**PROBLEM DESCRIPTION:**
An exact copy of every entry is needed here; the images stay out.

**SOURCE INFORMATION:**

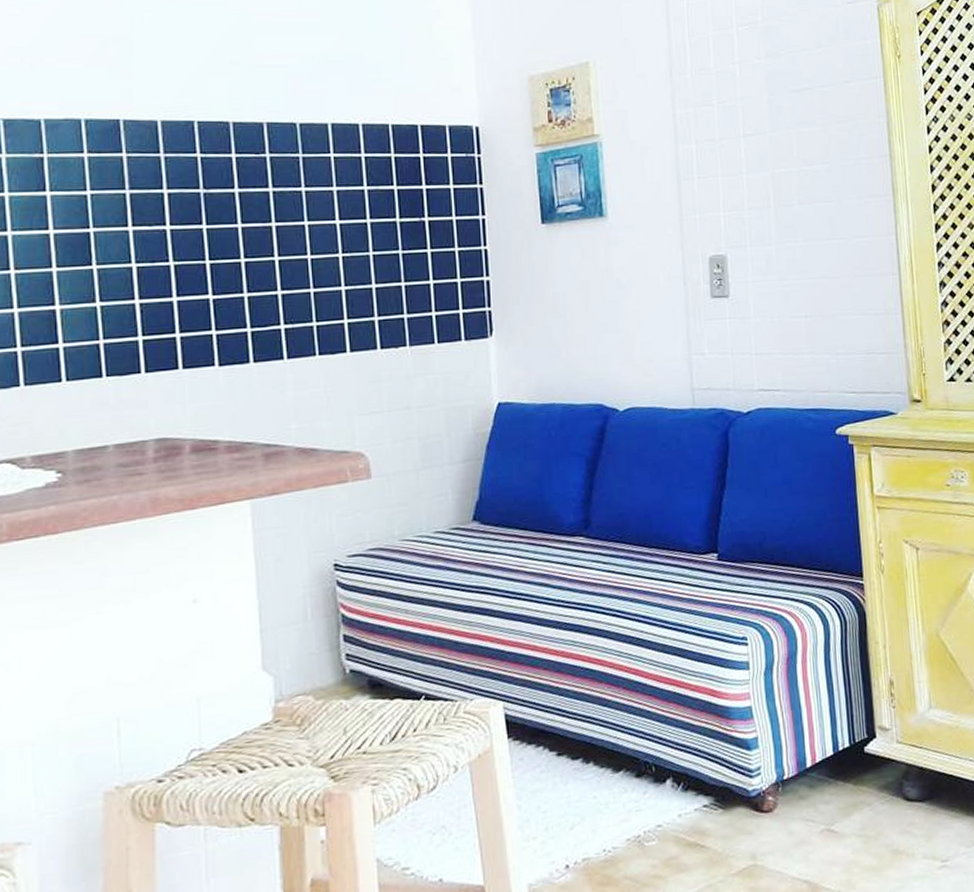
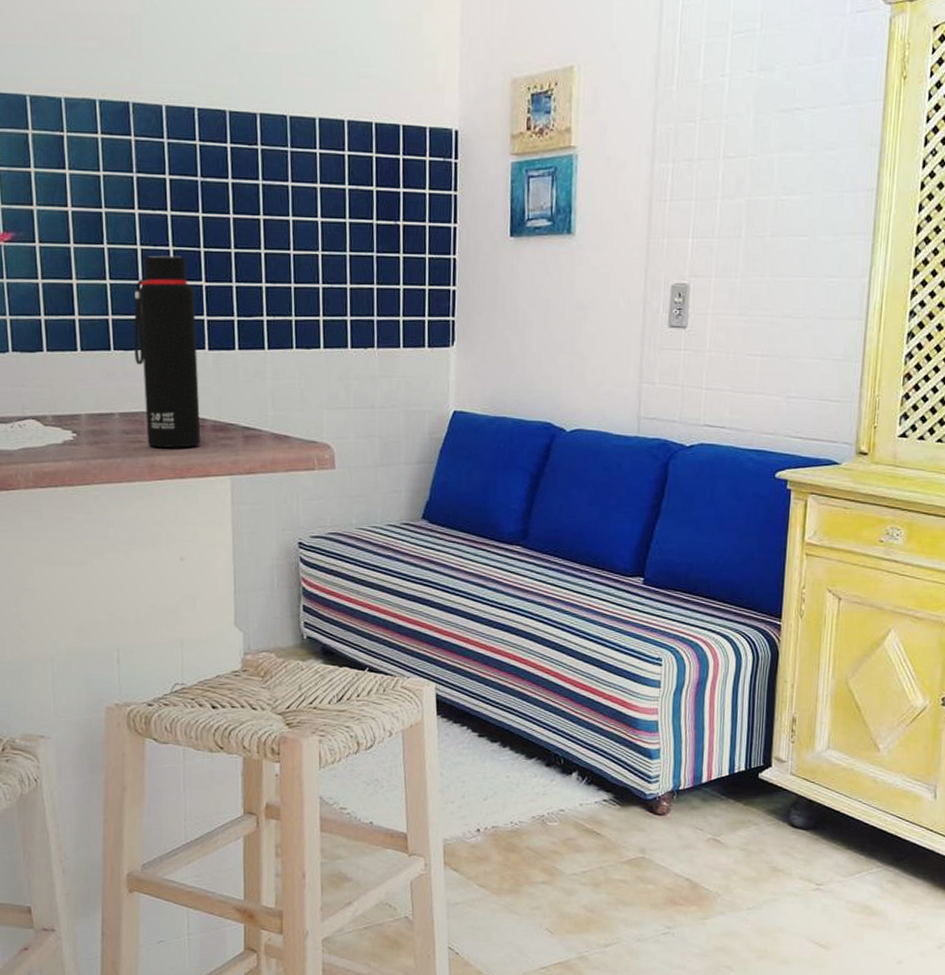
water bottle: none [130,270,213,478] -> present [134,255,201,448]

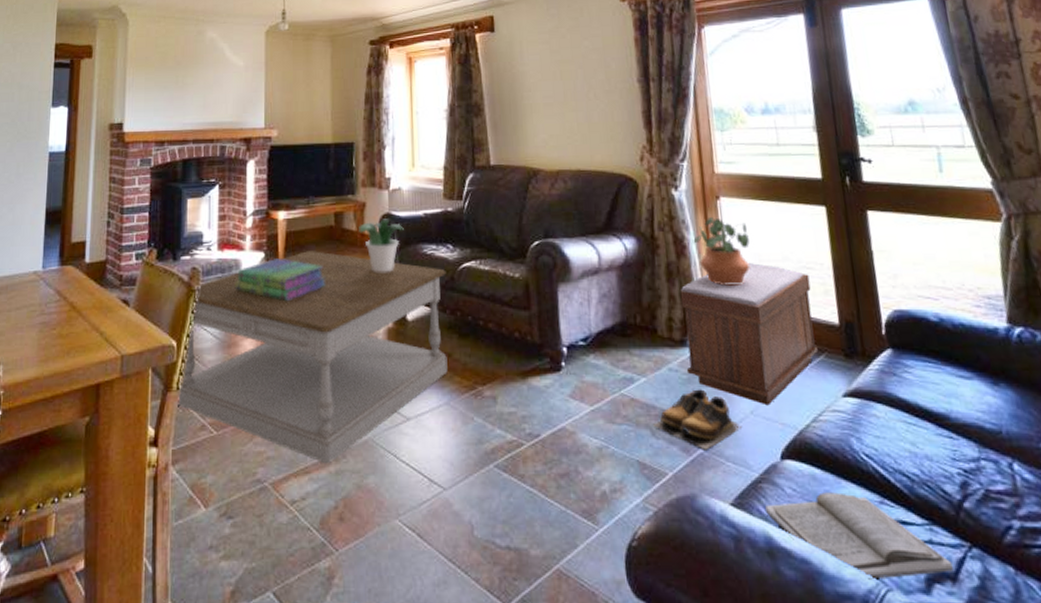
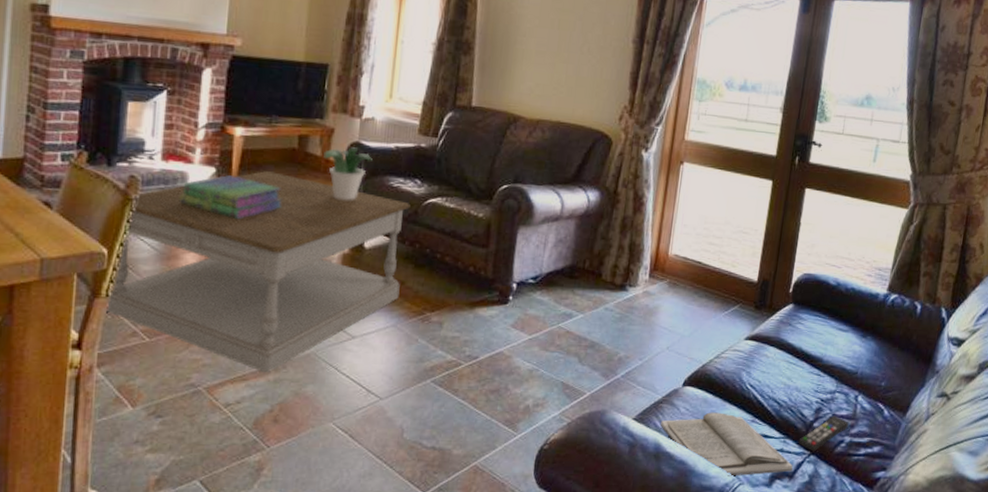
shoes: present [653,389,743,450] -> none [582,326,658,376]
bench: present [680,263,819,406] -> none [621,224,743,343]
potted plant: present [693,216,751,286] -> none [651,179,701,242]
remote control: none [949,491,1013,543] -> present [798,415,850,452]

**RESULT FOR THIS TASK:**
water bottle: none [130,270,213,478] -> present [134,255,201,448]

shoes: present [653,389,743,450] -> none [582,326,658,376]
bench: present [680,263,819,406] -> none [621,224,743,343]
potted plant: present [693,216,751,286] -> none [651,179,701,242]
remote control: none [949,491,1013,543] -> present [798,415,850,452]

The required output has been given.